Odpowiedź jest oczywista – nie. Żaden właściciel starszego samochodu go nie wyrzuci. Takie samochody będą wypuszczały swoje spaliny na przedmieściach, ewentualnie trafią na prowincję lub „po taniości” do krajów, które takich przepisów nie wprowadzają. Globalna emisja spalin i jej wpływ na „ocalenie planety” nic a nic się nie zmieni.
Dobrym przykładem jest u Francja, która ostatnio we wprowadzaniu stref zakazu wjazdu dla starszych samochodów mocno przyspiesza. To trochę ból głowy dla ich właścicieli. Niektórzy sięgają po możliwość rejestracji swojego Peugeota, czy Renault jako pojazdu kolekcjonerskiego i przy okazji korzystają ze zwolnienia z podatku. Są i tacy, którzy rejestrują swoje auta w innych krajach, często także w Polsce.

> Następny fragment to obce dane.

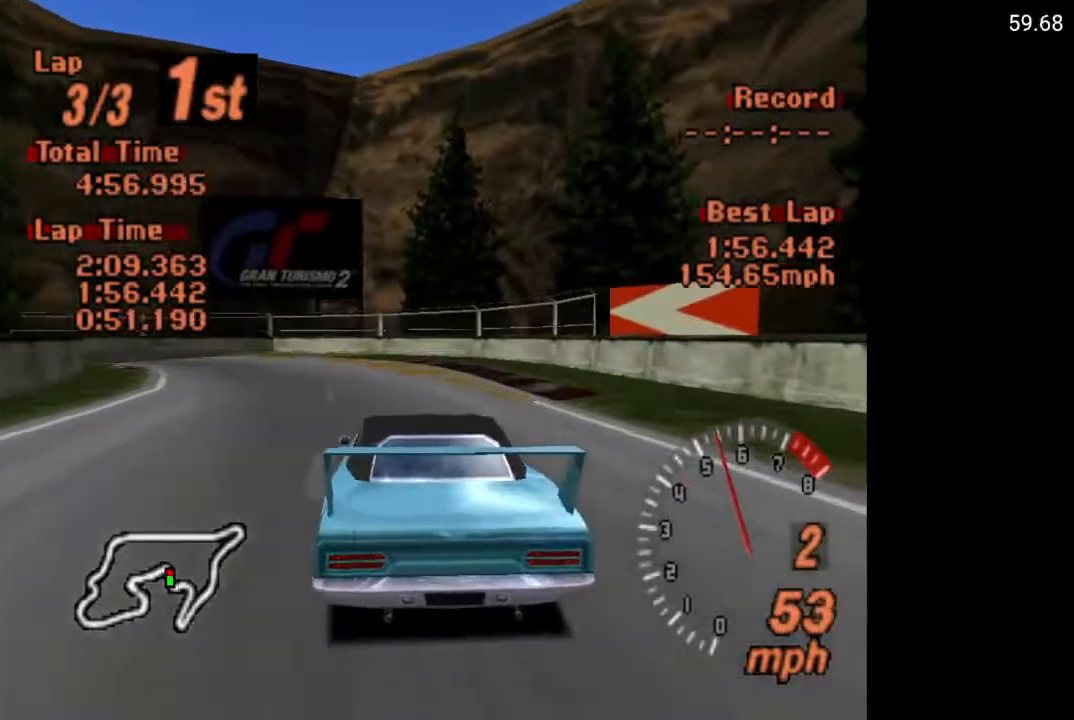
{"buttons": ["DPAD_LEFT"], "left_stick": "center", "right_stick": "center", "events": [[150, "DPAD_LEFT", "down"], [383, "A", "up"], [400, "DPAD_LEFT", "up"], [483, "DPAD_LEFT", "down"]]}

Inni po prostu łamią nowe przepisy. Nie wymuszają one zakupu nowych aut, bo po prostu większości użytkowników na to nie stać, a „elektryki” nawet z dotacjami są luksusową zabawką dla osób bogatszych. Tymczasem od 1 stycznia 2025 r. ruch pojazdów „najbardziej zanieczyszczających środowisko” został na nowo „uregulowany” w około trzydziestu metropoliach we Francji.
Wprowadzenie stref niskiej emisji po 1 stycznia 2025 r. dotyczy aż 30 nowych obszarów miejskich liczących ponad 150 000 mieszkańców. Wśród miast, które już podjęły takie środki wcześniej są Lyon, Grenoble, Paryż czy Montpellier, ale i tu zasady uległy zmianie. Od początku tego roku kierowcy samochodów oznaczonych naklejką „Crit’Air 3” nie mogą wjeżdżać do centrów miast.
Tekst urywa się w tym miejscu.